Overcoming the Problem of Multiple Dependencies in China
date: 2021-10-25 Fangming Chen Read by:

    For the sake of cost and the broadest protection scope, European applicants generally file an application in which a multiple dependent claim depends on another multiple dependent claim, as allowed by the European Patent Office. 

    However, when a PCT application based on a European application enters China or when an application claiming priority of a European application enters China through the Paris Convention, one of the primary formality issues that an applicant often encounters is claims being objected to as multi-dependent claims, in which multiple dependent claims refer back to multiple dependent claims. 

    Usually, similar to what is required for applications in the USA, the CNIPA in China will allow a dependent claim to refer back in the alternative to more than one preceding dependent claim, but such a multiple dependent claim referring back to another multiple dependent claim is not allowed. 

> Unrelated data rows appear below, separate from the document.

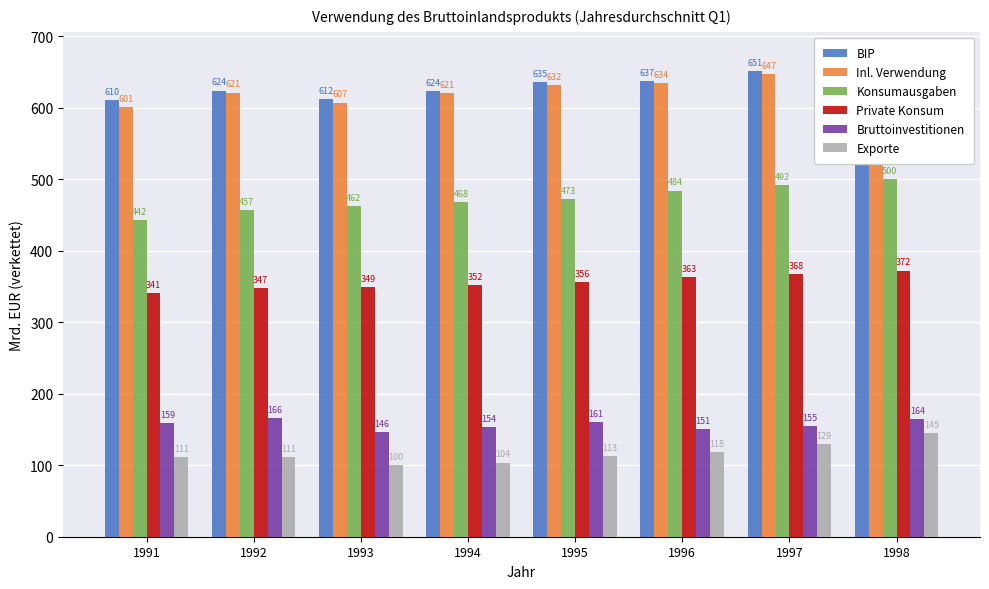

List the labels in order of Private Konsum value, largest first.

1998, 1997, 1996, 1995, 1994, 1993, 1992, 1991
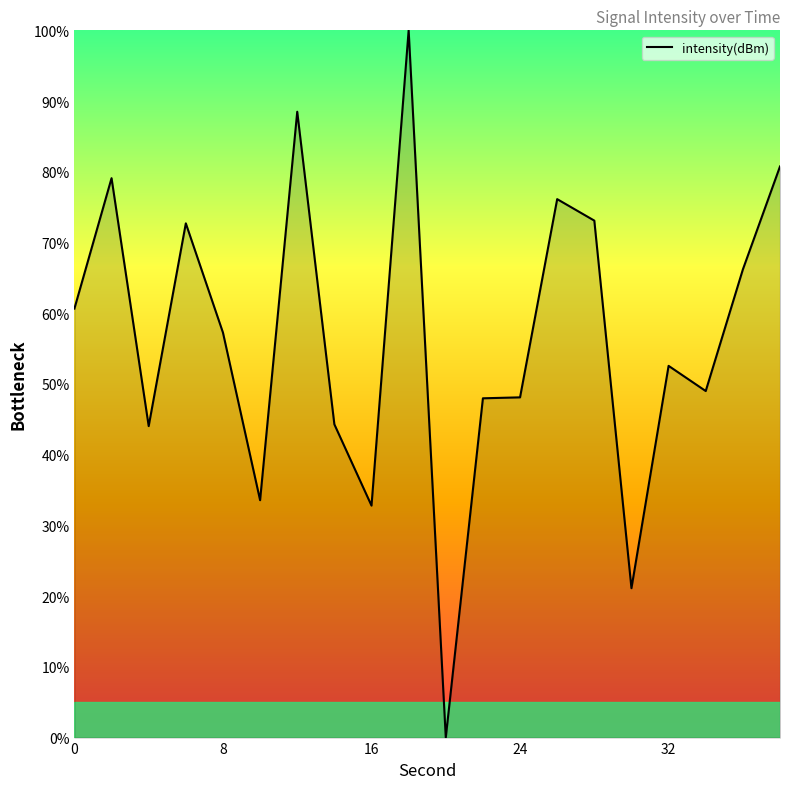

What is the greatest value displayed?

100.0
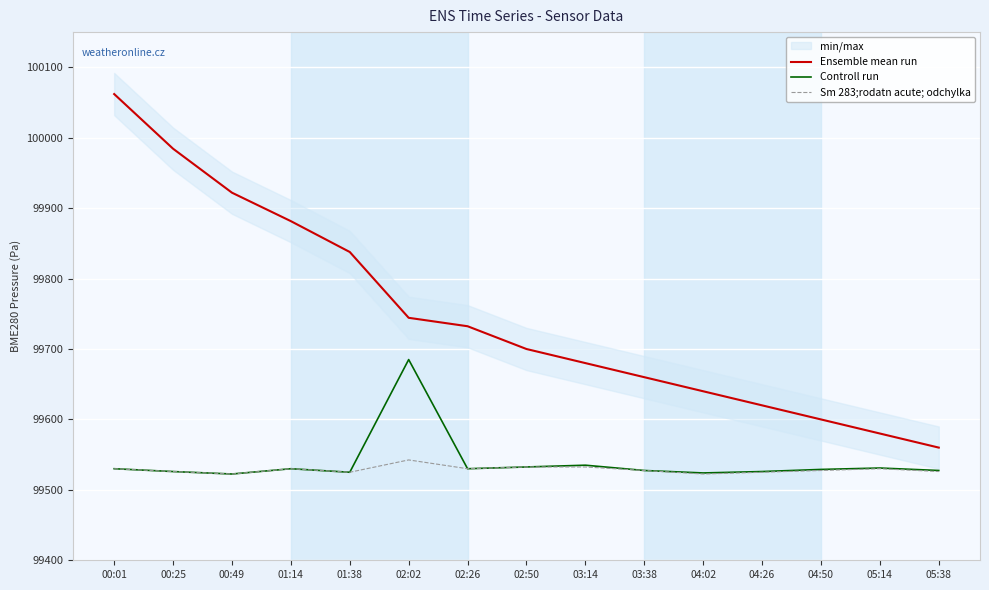

What is the total value across all series at 00:01?

299122.0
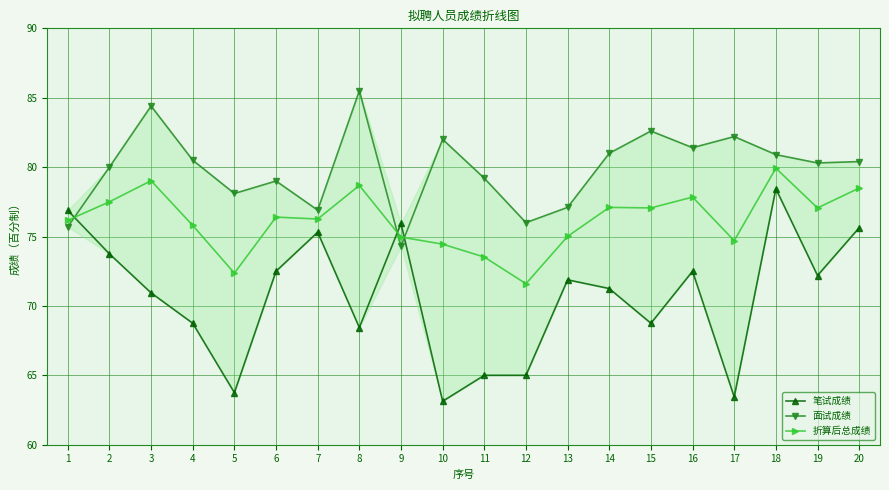

What is the greatest value displayed?

85.5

    In such cases, the applicant will be required to adapt or rewrite the dependencies of the claims before filing the application in China or in response to the objections raised in the Office Action. To avoid the aforementioned formality issue during the examination, we generally prompt the applicant or our clients to make proper adaptations to the claims prior to the application, so as to allow for the whole process to be expedited. 

    To be specific, a straightforward way is to rewrite all the concerned dependent claims so that they solely refer back to the independent claim. If there is a dependent claim referring back to any of the preceding claims, for example, when adapting the claim, the dependency may be rewritten so that it refers back to claim 1 or an independent claim only. 

    Nevertheless, if the intention of the applicant or client is to preserve the scope of the dependent claims in a better way, there is currently a different practice in tackling the same issue by adding new dependent claims. In doing so, any dependent claim that refers back to another multiple dependent claim will be divided into two dependent claims, with one referring back solely to an independent claim to have the broadest scope, while the other refers back to a dependent claim that was referred to and has the narrowest scope. By illustration, considering a dependent claim depending on any of claims 1 to 3, when adapting the dependency, the concerned claim may be amended so that it refers back to claim 1, and at the same time, a new dependent claim that refers back to claim 3 may be added. 

    For a cost-efficient application, straightforward adaptations always seem to be the better choice. On the other hand, applicants may still keep their intentions while overcoming the issues by adopting the alternative procedure.